Recycling and putting the material back in the ground where we found it works just fine. As you say, this is something we can't do with wind turbine blades.
"Nuclear waste will be a big problem, as usual.... and this is the elephant in the room nobody want to talk about"
That might have been the case two or three decades ago but it certainly isn't the case now. As ever, the Nordic states (Sweden and Finland) have shown the lead with the development of waste storage in deep, stable geological formations with the spent waste fuel being sealed inside copper canisters with cast iron inserts which are then placed in the stable bedrock where the canisters are then embedded in compacted bentonite clay,
development of waste storage in deep, stable geological formations
There's plenty of granite locations in the UK that would be suitable..
Cornwall  or parts of Scotland sping to mind. Drill a *big* hole, encase the waste in something durable that won't rot/corrode easily then fill the hole in again..
 My father-in-law had (or rented) a granite quarry in Cornwall during his career as a monumental stonemason. His father had used the same quarry - quite a lot of the granite kerbstones in Lambeth came from his quarry..
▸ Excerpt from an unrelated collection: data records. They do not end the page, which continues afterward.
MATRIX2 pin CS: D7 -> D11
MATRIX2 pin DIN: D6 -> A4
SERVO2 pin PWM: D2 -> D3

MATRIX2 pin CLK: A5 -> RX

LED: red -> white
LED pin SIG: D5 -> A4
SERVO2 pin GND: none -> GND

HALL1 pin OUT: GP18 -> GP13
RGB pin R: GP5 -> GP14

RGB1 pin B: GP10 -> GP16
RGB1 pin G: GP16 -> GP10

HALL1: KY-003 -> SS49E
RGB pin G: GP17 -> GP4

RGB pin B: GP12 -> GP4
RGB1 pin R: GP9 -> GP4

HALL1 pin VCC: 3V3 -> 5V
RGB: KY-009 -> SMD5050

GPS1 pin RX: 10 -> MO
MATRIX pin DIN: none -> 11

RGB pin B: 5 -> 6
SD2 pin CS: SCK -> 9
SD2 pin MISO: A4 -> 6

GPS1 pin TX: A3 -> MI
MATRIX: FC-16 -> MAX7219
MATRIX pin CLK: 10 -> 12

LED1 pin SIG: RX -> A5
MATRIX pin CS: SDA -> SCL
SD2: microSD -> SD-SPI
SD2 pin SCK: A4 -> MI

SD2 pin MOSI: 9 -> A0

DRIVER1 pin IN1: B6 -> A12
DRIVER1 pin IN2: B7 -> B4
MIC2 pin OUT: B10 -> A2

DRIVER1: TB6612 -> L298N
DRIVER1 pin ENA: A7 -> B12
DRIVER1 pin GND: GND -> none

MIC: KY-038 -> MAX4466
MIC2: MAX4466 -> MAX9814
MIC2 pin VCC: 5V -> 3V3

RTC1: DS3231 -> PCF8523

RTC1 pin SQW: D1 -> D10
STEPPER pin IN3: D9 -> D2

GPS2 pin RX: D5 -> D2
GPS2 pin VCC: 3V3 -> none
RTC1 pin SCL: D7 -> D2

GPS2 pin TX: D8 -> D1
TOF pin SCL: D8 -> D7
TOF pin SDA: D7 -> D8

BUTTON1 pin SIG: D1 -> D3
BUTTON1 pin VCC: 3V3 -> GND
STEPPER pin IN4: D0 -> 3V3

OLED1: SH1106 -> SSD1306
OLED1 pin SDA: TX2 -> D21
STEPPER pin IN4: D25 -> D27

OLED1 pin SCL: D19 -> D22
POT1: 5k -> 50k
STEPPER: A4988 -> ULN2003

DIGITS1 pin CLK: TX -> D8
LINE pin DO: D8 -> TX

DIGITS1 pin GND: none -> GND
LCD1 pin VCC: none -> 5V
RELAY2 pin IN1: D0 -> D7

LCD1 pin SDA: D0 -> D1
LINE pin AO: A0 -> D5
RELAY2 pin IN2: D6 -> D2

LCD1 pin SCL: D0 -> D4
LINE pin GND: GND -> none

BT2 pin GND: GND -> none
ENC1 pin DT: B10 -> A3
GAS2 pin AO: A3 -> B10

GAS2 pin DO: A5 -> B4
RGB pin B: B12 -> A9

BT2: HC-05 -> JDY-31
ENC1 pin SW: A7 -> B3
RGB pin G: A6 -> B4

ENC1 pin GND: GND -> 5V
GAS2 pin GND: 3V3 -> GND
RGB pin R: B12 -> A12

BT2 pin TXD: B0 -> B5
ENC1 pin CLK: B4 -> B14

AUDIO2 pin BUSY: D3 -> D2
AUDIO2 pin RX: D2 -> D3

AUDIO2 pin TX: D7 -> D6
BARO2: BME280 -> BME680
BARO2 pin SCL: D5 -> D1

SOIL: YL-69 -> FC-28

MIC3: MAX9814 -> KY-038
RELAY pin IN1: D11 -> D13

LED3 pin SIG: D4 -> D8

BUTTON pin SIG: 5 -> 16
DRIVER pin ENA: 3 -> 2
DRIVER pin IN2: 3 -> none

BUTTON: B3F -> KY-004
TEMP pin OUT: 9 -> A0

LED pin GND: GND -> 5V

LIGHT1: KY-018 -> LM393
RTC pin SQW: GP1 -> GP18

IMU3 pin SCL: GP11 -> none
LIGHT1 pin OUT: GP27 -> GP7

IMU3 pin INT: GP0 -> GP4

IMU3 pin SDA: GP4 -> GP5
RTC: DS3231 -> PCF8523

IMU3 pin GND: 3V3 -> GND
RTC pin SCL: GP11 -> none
There is some truth to that article but also some misleading parts. Yes, the UK has a very messy legacy left over from bomb making and much 'we will deal with this later' thinking. But also the standard which these academics are using to define 'clean' would mean every coal power station in the UK would require billions of £ in cleanup. There is uranium and thorium in coal (it is where they first found both elements) and this ends up in the ash.
If a nuclear power station didn't have any fuel rod leakage (and most don't!) then once it has been defueled it is actually pretty safe. The materials used will have absorbed some neutrons and become slightly radioactive but these are not the nasty materials found in the fuel itself. The graphite will have some carbon isotopes in it of which the only one with a half life of more than a few minutes is carbon14. Something which is created naturally in the atmosphere. The best thing to do is leave it alone, let it sit for a while and then you can knock it down. But we seem obsessed with clearing the sites as soon as possible and that costs a LOT more.
The legacy mess stems from our rush to make an A-bomb and then an H-bomb (the Windscale fire was part of this) where the politicians just wanted their plutonium and deuterium and didn't care about the leftovers. We had to make thing go bang to show the yanks we were clever. We also have a mess from the 70's where the reactors were run full throttle to keep the lights on and the spent fuel stacked up faster than it could be dealt with. So they stuck it in the cooling pond and left it there. The cladding has corroded away leaving a right mess.
In the 80s they wanted to build a dry store to avert that particular mess but nothing happened.
If you were starting from scratch on a civilian nuclear programme and had this history to learn from you'd do it very differently. In the US it was all out in the middle of no-where so they just dug big holes and pushed it into them. FFS they deliberately exploded reactor cores in the open air to see what would happen!!
"We had to make thing go bang to show the yanks we were clever."
There were many British scientists (some with freshly minted passports) working on the Bomb.
The waste issue goes to show how most governments aren't competent to handle important things. The vast majority of politicians studied law, not science.
"Also, the blades of wind turbines are not biodegradable, and is also a huge issue."
THIS PART, at least, is true.
the whole "Carbon Footprint" thing is an anti-science hoax anyway. Basic chemistry and physics disproves their nonsense. Human nature and the seeking of power over others by elitists explains it.